## What the task requires
What you produce should be every line from the data that includes "Joana".

## Data items
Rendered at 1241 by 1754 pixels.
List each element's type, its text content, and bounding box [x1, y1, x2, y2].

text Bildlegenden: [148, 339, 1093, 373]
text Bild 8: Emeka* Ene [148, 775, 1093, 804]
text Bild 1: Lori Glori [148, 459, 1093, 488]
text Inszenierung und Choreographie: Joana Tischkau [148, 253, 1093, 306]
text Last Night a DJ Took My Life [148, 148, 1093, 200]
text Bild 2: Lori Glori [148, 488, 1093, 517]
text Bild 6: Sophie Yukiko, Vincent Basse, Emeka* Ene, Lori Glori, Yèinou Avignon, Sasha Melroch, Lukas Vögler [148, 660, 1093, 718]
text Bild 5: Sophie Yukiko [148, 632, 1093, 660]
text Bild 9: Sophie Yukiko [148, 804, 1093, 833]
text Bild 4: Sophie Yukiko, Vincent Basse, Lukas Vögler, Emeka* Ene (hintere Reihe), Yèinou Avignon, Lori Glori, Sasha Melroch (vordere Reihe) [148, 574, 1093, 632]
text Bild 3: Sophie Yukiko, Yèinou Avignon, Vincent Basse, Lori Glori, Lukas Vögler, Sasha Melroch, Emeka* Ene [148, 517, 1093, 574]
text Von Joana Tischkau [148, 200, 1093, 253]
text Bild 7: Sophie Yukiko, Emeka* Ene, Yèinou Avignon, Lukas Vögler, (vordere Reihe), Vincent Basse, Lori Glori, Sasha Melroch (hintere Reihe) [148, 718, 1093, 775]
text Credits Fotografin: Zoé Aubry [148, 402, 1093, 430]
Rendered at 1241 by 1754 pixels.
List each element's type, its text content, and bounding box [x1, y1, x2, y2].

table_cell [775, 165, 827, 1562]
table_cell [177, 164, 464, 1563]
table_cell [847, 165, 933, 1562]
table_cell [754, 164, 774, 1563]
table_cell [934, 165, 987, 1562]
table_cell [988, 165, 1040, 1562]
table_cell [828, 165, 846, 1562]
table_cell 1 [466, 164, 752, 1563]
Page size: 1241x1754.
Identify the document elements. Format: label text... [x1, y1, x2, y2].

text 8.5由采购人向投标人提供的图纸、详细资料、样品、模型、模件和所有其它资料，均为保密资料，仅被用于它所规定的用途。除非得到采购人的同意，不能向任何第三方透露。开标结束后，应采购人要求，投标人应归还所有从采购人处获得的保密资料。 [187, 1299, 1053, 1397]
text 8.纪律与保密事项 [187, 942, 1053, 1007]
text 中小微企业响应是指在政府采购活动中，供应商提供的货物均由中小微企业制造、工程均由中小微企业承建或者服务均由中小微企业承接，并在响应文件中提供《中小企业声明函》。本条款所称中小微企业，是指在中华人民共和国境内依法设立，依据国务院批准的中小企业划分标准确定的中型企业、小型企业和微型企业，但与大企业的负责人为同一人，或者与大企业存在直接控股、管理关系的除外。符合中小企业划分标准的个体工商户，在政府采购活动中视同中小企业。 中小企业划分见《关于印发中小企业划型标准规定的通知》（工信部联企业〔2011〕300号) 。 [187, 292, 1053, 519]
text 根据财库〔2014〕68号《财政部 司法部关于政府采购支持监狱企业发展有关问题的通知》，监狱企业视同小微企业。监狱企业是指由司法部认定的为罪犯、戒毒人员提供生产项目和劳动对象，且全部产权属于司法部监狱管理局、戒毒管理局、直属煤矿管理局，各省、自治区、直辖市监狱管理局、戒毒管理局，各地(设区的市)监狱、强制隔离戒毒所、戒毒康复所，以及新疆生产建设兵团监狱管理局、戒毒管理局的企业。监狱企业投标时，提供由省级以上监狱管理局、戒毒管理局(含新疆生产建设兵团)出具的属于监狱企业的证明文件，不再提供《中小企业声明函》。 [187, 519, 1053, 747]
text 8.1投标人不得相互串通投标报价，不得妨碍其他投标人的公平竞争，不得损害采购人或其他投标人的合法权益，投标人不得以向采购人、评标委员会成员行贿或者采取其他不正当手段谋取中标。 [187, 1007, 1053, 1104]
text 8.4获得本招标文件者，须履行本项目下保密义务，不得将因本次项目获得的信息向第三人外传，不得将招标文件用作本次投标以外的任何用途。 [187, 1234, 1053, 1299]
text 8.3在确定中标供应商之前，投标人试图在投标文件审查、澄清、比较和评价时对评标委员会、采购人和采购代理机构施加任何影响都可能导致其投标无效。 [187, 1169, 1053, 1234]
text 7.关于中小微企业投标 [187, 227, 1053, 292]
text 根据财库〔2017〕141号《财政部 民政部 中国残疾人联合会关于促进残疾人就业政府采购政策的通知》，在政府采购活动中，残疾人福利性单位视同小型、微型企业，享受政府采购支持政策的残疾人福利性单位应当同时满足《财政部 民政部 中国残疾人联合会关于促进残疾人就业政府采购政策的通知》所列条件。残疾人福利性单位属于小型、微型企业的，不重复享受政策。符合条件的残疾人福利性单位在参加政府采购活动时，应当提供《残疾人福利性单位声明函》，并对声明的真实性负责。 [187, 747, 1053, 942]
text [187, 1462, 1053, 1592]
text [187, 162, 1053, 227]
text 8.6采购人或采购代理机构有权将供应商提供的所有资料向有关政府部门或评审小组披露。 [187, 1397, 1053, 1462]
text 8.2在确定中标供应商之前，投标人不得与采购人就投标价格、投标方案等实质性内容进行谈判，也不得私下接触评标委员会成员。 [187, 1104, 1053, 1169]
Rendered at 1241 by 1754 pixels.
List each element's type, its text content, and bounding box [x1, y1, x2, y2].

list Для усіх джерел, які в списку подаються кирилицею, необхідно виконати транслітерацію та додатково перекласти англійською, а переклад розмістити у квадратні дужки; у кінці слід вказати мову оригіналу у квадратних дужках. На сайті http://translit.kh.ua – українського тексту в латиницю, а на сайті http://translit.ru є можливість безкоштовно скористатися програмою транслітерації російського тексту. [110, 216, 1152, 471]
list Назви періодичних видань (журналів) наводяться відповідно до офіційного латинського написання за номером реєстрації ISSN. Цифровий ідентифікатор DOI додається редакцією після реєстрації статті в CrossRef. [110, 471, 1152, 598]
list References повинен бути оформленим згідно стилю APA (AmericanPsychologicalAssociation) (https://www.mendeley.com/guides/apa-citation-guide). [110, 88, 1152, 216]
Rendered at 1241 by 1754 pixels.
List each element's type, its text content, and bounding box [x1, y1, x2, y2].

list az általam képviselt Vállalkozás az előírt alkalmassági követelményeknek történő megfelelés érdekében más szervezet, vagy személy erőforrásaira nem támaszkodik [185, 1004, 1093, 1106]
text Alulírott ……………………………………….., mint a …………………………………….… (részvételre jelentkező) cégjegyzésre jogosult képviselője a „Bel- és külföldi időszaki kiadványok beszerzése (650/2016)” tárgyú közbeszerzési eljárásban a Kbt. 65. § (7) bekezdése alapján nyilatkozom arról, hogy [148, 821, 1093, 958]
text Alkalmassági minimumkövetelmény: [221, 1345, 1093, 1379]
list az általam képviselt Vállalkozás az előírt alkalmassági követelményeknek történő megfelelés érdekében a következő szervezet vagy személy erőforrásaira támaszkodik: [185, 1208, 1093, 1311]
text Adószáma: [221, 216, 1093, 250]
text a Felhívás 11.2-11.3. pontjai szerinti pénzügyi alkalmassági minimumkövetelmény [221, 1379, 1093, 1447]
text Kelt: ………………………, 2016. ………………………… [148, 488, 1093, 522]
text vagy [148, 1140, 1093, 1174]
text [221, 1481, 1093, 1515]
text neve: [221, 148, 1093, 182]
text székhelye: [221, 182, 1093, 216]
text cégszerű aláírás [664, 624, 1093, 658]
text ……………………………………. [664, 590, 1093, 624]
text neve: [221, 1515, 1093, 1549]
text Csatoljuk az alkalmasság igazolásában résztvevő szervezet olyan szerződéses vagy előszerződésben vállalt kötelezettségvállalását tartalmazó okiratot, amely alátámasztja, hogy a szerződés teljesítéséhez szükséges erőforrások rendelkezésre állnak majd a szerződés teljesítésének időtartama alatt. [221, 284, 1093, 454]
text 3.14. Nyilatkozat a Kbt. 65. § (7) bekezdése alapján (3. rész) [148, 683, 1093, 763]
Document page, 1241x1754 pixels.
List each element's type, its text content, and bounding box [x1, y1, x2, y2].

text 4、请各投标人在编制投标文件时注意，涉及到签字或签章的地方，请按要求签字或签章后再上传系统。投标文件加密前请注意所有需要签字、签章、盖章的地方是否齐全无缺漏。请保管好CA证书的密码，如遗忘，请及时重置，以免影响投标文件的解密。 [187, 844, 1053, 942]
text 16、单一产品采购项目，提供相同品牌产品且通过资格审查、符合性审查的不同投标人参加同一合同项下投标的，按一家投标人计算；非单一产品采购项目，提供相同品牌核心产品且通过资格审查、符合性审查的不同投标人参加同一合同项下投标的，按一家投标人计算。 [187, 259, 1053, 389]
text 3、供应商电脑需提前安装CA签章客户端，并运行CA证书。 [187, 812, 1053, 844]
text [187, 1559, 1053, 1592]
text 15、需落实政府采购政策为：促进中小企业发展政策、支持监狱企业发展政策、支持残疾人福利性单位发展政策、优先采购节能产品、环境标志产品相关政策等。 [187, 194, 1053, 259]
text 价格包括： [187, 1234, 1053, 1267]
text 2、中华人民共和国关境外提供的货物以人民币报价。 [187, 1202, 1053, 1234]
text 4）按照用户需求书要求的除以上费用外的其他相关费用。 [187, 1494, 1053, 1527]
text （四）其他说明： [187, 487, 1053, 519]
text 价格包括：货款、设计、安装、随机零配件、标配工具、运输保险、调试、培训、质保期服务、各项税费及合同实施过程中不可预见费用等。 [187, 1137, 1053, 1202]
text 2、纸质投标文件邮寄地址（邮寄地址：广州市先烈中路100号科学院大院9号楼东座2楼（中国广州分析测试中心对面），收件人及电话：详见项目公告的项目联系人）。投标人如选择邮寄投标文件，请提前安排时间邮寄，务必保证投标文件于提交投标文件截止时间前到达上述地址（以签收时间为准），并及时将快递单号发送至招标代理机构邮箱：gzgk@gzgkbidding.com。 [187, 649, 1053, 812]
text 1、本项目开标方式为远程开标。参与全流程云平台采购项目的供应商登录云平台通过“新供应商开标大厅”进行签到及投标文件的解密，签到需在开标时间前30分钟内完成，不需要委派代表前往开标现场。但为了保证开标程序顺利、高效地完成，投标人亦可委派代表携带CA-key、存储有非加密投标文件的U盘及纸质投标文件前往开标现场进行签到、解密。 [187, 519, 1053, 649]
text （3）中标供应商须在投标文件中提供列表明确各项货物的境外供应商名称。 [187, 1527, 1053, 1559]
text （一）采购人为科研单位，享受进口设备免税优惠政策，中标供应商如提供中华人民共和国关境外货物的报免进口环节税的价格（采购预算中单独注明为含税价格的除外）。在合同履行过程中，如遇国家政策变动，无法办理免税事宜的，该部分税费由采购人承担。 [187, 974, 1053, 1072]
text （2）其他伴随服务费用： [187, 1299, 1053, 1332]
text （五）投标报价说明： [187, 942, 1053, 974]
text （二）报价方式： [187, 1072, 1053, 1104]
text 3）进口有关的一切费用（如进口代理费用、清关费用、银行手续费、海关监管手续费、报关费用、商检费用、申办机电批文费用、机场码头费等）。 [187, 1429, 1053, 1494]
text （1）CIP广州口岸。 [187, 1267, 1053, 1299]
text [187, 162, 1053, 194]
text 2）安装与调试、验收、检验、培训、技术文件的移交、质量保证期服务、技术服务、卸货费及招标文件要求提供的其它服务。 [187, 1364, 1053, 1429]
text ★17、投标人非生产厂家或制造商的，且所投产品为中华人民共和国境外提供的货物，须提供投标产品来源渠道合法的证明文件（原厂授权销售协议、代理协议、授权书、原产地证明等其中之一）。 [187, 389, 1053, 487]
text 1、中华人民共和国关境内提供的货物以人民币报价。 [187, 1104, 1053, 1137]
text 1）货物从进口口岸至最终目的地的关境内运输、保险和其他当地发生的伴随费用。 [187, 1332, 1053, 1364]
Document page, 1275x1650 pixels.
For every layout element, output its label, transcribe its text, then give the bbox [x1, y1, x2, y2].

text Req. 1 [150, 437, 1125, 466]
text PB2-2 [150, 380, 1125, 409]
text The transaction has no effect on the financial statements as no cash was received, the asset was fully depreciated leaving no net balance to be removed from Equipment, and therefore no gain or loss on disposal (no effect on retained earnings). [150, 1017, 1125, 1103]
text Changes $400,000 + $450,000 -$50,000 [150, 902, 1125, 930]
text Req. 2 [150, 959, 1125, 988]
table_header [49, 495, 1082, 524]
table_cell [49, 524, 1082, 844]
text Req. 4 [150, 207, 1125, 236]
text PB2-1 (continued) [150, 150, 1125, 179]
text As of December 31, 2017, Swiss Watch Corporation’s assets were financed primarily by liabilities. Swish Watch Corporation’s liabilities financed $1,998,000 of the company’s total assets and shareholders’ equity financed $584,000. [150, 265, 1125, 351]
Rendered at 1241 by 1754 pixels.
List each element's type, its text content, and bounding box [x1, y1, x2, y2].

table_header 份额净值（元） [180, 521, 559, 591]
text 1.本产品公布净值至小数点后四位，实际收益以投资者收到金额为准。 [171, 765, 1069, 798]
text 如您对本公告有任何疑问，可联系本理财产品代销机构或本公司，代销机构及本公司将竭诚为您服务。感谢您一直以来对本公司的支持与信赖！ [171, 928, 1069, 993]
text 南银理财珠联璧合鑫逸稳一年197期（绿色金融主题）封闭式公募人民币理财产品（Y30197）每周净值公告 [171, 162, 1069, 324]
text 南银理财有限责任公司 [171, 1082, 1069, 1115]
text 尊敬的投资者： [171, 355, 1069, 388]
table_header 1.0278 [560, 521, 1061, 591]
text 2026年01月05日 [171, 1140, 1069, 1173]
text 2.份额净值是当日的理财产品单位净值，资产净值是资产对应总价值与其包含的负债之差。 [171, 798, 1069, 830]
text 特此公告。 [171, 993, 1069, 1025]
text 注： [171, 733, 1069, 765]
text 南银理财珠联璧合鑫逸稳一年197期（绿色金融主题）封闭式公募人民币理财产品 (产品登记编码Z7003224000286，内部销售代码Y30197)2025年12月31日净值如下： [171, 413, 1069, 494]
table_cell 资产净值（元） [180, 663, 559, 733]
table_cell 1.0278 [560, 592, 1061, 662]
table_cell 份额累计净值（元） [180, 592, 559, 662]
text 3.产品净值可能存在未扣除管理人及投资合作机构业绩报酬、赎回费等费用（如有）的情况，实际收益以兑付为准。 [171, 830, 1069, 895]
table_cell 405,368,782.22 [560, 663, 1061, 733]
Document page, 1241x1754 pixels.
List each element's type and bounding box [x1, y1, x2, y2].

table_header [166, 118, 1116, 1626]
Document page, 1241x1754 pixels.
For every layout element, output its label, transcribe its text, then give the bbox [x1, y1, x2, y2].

## Solution below
text Inszenierung und Choreographie: Joana Tischkau [148, 253, 1093, 306]
text Von Joana Tischkau [148, 200, 1093, 253]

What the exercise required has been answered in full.